テニスMUFGジュニアT 男子 大野V 全国へ

16歳以下(2004年以降生まれ)テニスのシングルス全国大会「MUFGジュニアトーナメント」の県予選は8日、準決勝以上を松本市南部屋内運動場で行った。中信勢は男子の大野蒼真(エムスタイルアカデミー、高綱中3)が初優勝し、来年4月に名古屋市で開く全国大会に出場を決めた。
男女とも11月の1次予選を勝ち上がった12人と県協会推薦4人の計16人が出場。前日の1、2回戦は1セットマッチ、準決勝以上は3セットマッチ。ノーシードの大野は準決勝で、第3シードで同じクラブの犬飼拓真(松島中3)を6―3、6―0で圧倒した。
決勝の相手、山田麗生(飯島中2)は小学6年時に全国ソフトテニス大会のシングルスで3位になり、中学生になって硬式に転向した実力者。大野も中学生になって本格的に硬式を始めたが、これまで県大会の優勝経験はなく、「中学最後の大きな大会で頂点に立ちたい」と強い意気込みで臨んだ。
第1セットは接戦。「相手はどこからでも鋭いショットを打ってくる。粘り強く返球するゲームプランを描いた」と大野。手堅いプレーが山田のミスを誘い、一時は4―1とリード。
その後、ミスを連発して崩れかけたが、「優勝への執念が勝った」と立て直しに成功し、タイブレークの末にこのセットを取ると、第2セットは相手に主導権を渡すことなく、6―2で退けた。
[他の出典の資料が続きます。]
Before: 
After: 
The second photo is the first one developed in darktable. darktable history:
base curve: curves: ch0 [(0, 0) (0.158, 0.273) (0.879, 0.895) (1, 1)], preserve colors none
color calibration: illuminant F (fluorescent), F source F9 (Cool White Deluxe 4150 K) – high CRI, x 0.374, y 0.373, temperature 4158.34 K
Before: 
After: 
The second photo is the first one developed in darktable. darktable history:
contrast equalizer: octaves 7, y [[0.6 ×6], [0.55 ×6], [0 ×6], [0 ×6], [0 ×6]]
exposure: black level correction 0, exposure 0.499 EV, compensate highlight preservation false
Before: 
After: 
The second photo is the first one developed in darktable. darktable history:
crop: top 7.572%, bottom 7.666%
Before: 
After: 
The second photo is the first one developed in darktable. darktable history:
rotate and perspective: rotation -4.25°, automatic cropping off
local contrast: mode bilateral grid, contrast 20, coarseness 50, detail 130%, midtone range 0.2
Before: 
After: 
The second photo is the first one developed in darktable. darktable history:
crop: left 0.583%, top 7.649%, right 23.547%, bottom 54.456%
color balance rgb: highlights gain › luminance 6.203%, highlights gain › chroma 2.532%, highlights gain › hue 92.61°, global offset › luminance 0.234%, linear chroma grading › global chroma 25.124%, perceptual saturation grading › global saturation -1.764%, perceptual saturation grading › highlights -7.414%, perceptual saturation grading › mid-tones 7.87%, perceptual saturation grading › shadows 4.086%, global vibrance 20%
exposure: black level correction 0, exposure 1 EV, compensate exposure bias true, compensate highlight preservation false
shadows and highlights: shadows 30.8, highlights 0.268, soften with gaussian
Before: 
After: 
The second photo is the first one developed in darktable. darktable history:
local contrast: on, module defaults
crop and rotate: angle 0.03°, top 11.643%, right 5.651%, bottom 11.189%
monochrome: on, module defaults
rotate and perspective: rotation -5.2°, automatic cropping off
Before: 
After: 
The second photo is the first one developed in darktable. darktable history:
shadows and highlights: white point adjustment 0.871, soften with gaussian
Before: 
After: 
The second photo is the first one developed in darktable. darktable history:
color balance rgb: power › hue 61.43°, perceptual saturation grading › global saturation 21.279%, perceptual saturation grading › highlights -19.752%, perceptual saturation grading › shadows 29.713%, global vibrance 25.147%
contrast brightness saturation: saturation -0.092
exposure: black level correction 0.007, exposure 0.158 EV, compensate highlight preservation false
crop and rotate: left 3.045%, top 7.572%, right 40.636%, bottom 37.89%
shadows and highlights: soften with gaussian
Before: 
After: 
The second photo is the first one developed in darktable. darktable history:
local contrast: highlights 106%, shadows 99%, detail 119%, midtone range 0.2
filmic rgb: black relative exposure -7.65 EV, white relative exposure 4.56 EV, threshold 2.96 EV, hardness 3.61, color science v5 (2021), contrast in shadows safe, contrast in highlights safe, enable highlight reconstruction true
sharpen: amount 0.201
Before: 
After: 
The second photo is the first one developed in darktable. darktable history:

初の県制覇に「信じられない」と笑顔の大野。「丁寧なプレーができるようになり、サーブも威力を増してきた」と自身に手応えを感じている様子で、「全国のレベルを体感し、成長につなげたい」と力を込めた。
全国大会には、男子14歳以下日本代表の中島暁(エムスタイルアカデミー、丘中2)もワイルドカード(県予選免除)で出場する。